熊本の農業

全ては「甘くておいしい」のために 午前0時の収穫、月夜のスイートコーン
平野 昭弘さん / 五和町 御領地区

2021.06.30

 

真夜中に収穫するという旬のおいしいスイートコーンを求めて

天草の五和町御領地区にある、原田さんの農園を訪ねました。

 

とれたての瞬間が一番おいしいスイートコーン

 ちょうど梅雨の合間、時折聞こえる夏の虫の音以外は静けさに包まれているとうもろこし畑。原田農園ではGW明けから8月の半ばまで、ヘッドライトひとつで夜間の収穫を行います。朝の出荷を考えるとこの時間の収穫が甘みもベストだそう。早生の品種であるゴールドラッシュネオからはじまり、ゴールドラッシュ88、90などの品種を手掛けています。この品種の数字は収穫までの日数を表しています。
 圃場が約20か所あって、時期をずらして収穫できるようにしているので、一番早いもので3月に種をまき、5月半ばから収穫可能だといいます。「元々はレタスが盛んな地域なので、その裏作として収穫後の圃場を活かして栽培を始めたんです。冬場のレタスの収穫後に、マルチもそのまま使えて効率的に夏場の収量を見込めます。収穫サイクルが早いのも魅力ですね」。

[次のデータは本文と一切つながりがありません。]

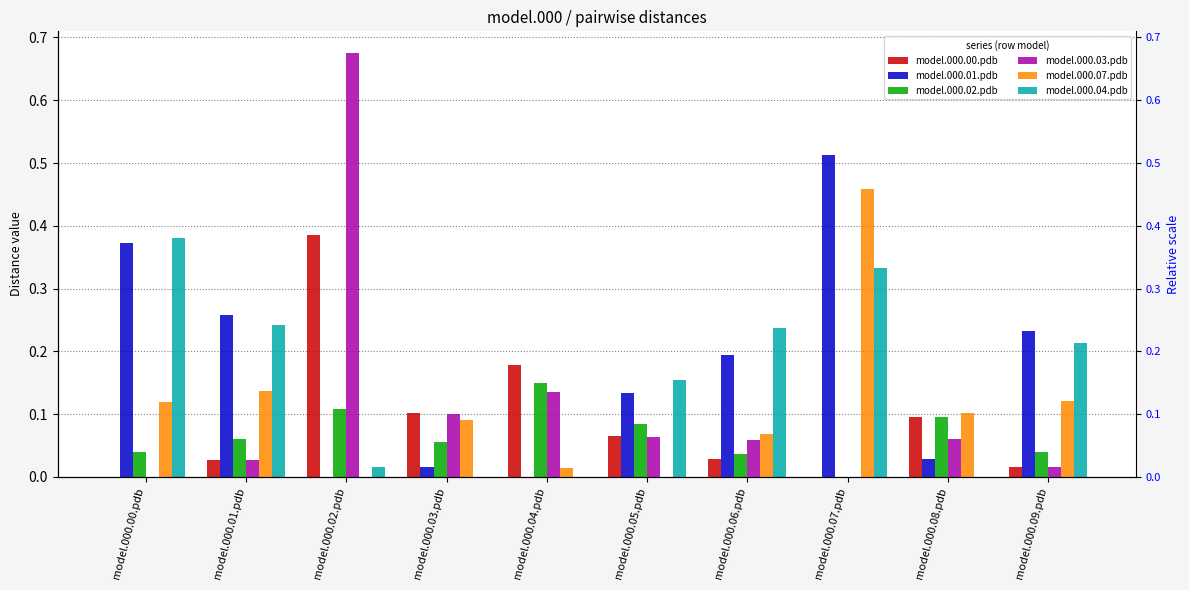

What is the highest value of the model.000.00.pdb series?

0.4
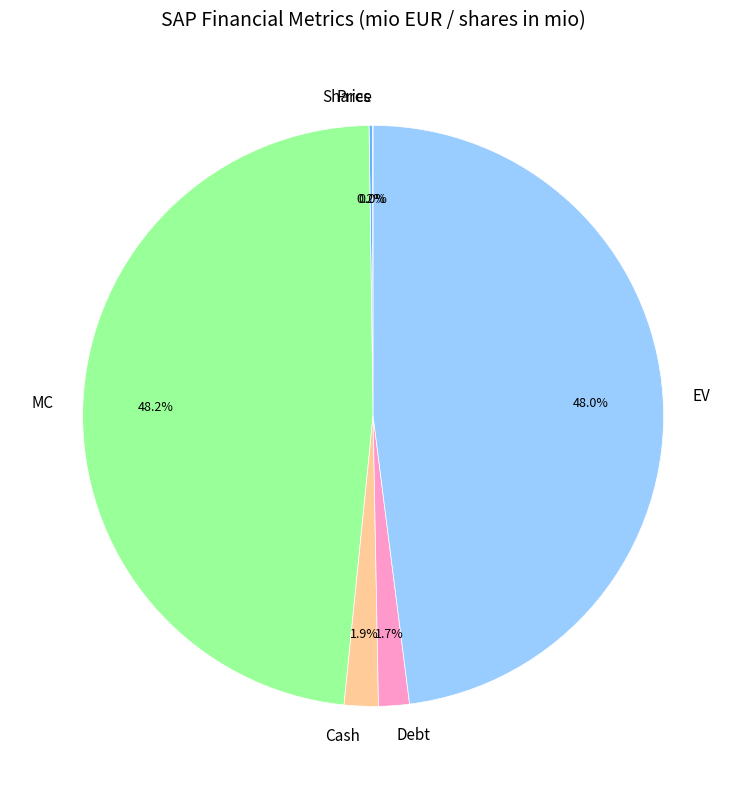

What is the ratio of the value at Debt to the value at Cash?

0.9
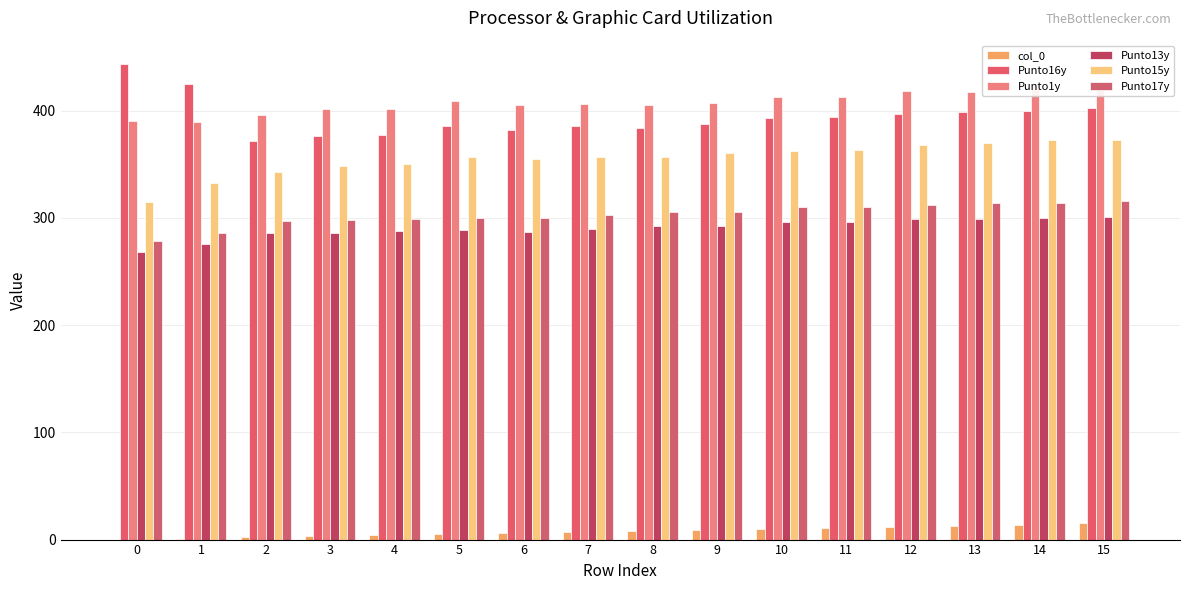

Which series has the largest total across all categories?

Punto1y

収穫は背負子のかごと一輪車を使って、1つ1つの状態を見ながら行う。雨の日は一輪車が進まないので作業はとてもハード。

直売所でのお客さんの反応が嬉しいですね。

 実が若い時は下から黄色く色づいていきます。先端まで黄色になってくると先っぽがふっくら丸みを帯びてくるんですね。触るとだいたい収穫適期がわかるのでそれが収穫のサインです。時には皮をむいて判断していきます。真夜中の収穫の時期は、完全に昼夜逆転するので本当に大変ですが、直売所は特にお客さんの反応がダイレクトに分かるし「甘かったよ」「おいしかったよ」っていう声が何より嬉しいので、こだわり続けていきたいですね。

直売所に出荷するのが朝7時、それまでが勝負なんです。

 収穫後は作業場で選別と袋詰めまでを一気に行っていきます。「もぎたての瞬間が一番甘く、時間の経過とともに甘みも旨みも落ちていくので、朝、直売所にとうもろこしが並ぶ時間から逆算して作業を行います。さきほど採れたこの実はぷりぷりしてますが、これもあと3日遅く収穫すると実は大きくても、光沢がなくなり粒が少しずつ潰れていくので、収穫適期の見極めがとても大切になってきます。」収穫期の約3か月は夜12時から収穫、早朝にかけて選別と袋詰めを行う。その数は平均すると毎晩1500本から2000本にもなります。

 

 

 

 

 

 

真夜中に収穫するこだわりが生む甘さ。

 箱いっぱいの原田さんのとうもろこしをいただきました。生でも充分甘いのですが、今回は茹でていただくことに。収穫の現場を目の当たりにし、真夜中に収穫される甘さに感動もひとしおです。